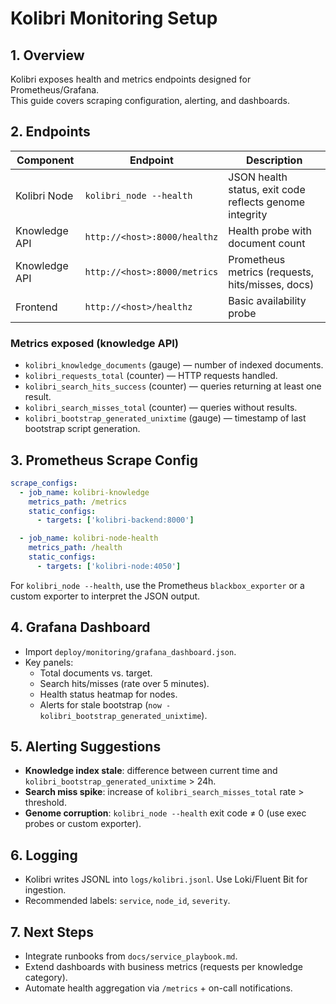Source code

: # Kolibri Monitoring Setup

## 1. Overview
Kolibri exposes health and metrics endpoints designed for Prometheus/Grafana.  
This guide covers scraping configuration, alerting, and dashboards.

## 2. Endpoints
| Component | Endpoint | Description |
|-----------|----------|-------------|
| Kolibri Node | `kolibri_node --health` | JSON health status, exit code reflects genome integrity |
| Knowledge API | `http://<host>:8000/healthz` | Health probe with document count |
| Knowledge API | `http://<host>:8000/metrics` | Prometheus metrics (requests, hits/misses, docs) |
| Frontend | `http://<host>/healthz` | Basic availability probe |

### Metrics exposed (knowledge API)
- `kolibri_knowledge_documents` (gauge) — number of indexed documents.
- `kolibri_requests_total` (counter) — HTTP requests handled.
- `kolibri_search_hits_success` (counter) — queries returning at least one result.
- `kolibri_search_misses_total` (counter) — queries without results.
- `kolibri_bootstrap_generated_unixtime` (gauge) — timestamp of last bootstrap script generation.

## 3. Prometheus Scrape Config
```yaml
scrape_configs:
  - job_name: kolibri-knowledge
    metrics_path: /metrics
    static_configs:
      - targets: ['kolibri-backend:8000']

  - job_name: kolibri-node-health
    metrics_path: /health
    static_configs:
      - targets: ['kolibri-node:4050']
```
For `kolibri_node --health`, use the Prometheus `blackbox_exporter` or a custom exporter to interpret the JSON output.

## 4. Grafana Dashboard
- Import `deploy/monitoring/grafana_dashboard.json`.
- Key panels:
  - Total documents vs. target.
  - Search hits/misses (rate over 5 minutes).
  - Health status heatmap for nodes.
  - Alerts for stale bootstrap (`now - kolibri_bootstrap_generated_unixtime`).

## 5. Alerting Suggestions
- **Knowledge index stale**: difference between current time and `kolibri_bootstrap_generated_unixtime` > 24h.
- **Search miss spike**: increase of `kolibri_search_misses_total` rate > threshold.
- **Genome corruption**: `kolibri_node --health` exit code ≠ 0 (use exec probes or custom exporter).

## 6. Logging
- Kolibri writes JSONL into `logs/kolibri.jsonl`. Use Loki/Fluent Bit for ingestion.
- Recommended labels: `service`, `node_id`, `severity`.

## 7. Next Steps
- Integrate runbooks from `docs/service_playbook.md`.
- Extend dashboards with business metrics (requests per knowledge category).
- Automate health aggregation via `/metrics` + on-call notifications.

> **Exercise brief**
Could you repeat each line above exactly as written? Omit the pictures.

> **Finished task**
Source code

: # Kolibri Monitoring Setup

## 1. Overview
Kolibri exposes health and metrics endpoints designed for Prometheus/Grafana.  
This guide covers scraping configuration, alerting, and dashboards.

## 2. Endpoints
| Component | Endpoint | Description |
|-----------|----------|-------------|
| Kolibri Node | `kolibri_node --health` | JSON health status, exit code reflects genome integrity |
| Knowledge API | `http://<host>:8000/healthz` | Health probe with document count |
| Knowledge API | `http://<host>:8000/metrics` | Prometheus metrics (requests, hits/misses, docs) |
| Frontend | `http://<host>/healthz` | Basic availability probe |

### Metrics exposed (knowledge API)
- `kolibri_knowledge_documents` (gauge) — number of indexed documents.
- `kolibri_requests_total` (counter) — HTTP requests handled.
- `kolibri_search_hits_success` (counter) — queries returning at least one result.
- `kolibri_search_misses_total` (counter) — queries without results.
- `kolibri_bootstrap_generated_unixtime` (gauge) — timestamp of last bootstrap script generation.

## 3. Prometheus Scrape Config
```yaml
scrape_configs:
  - job_name: kolibri-knowledge
    metrics_path: /metrics
    static_configs:
      - targets: ['kolibri-backend:8000']

  - job_name: kolibri-node-health
    metrics_path: /health
    static_configs:
      - targets: ['kolibri-node:4050']
```
For `kolibri_node --health`, use the Prometheus `blackbox_exporter` or a custom exporter to interpret the JSON output.

## 4. Grafana Dashboard
- Import `deploy/monitoring/grafana_dashboard.json`.
- Key panels:
  - Total documents vs. target.
  - Search hits/misses (rate over 5 minutes).
  - Health status heatmap for nodes.
  - Alerts for stale bootstrap (`now - kolibri_bootstrap_generated_unixtime`).

## 5. Alerting Suggestions
- **Knowledge index stale**: difference between current time and `kolibri_bootstrap_generated_unixtime` > 24h.
- **Search miss spike**: increase of `kolibri_search_misses_total` rate > threshold.
- **Genome corruption**: `kolibri_node --health` exit code ≠ 0 (use exec probes or custom exporter).

## 6. Logging
- Kolibri writes JSONL into `logs/kolibri.jsonl`. Use Loki/Fluent Bit for ingestion.
- Recommended labels: `service`, `node_id`, `severity`.

## 7. Next Steps
- Integrate runbooks from `docs/service_playbook.md`.
- Extend dashboards with business metrics (requests per knowledge category).
- Automate health aggregation via `/metrics` + on-call notifications.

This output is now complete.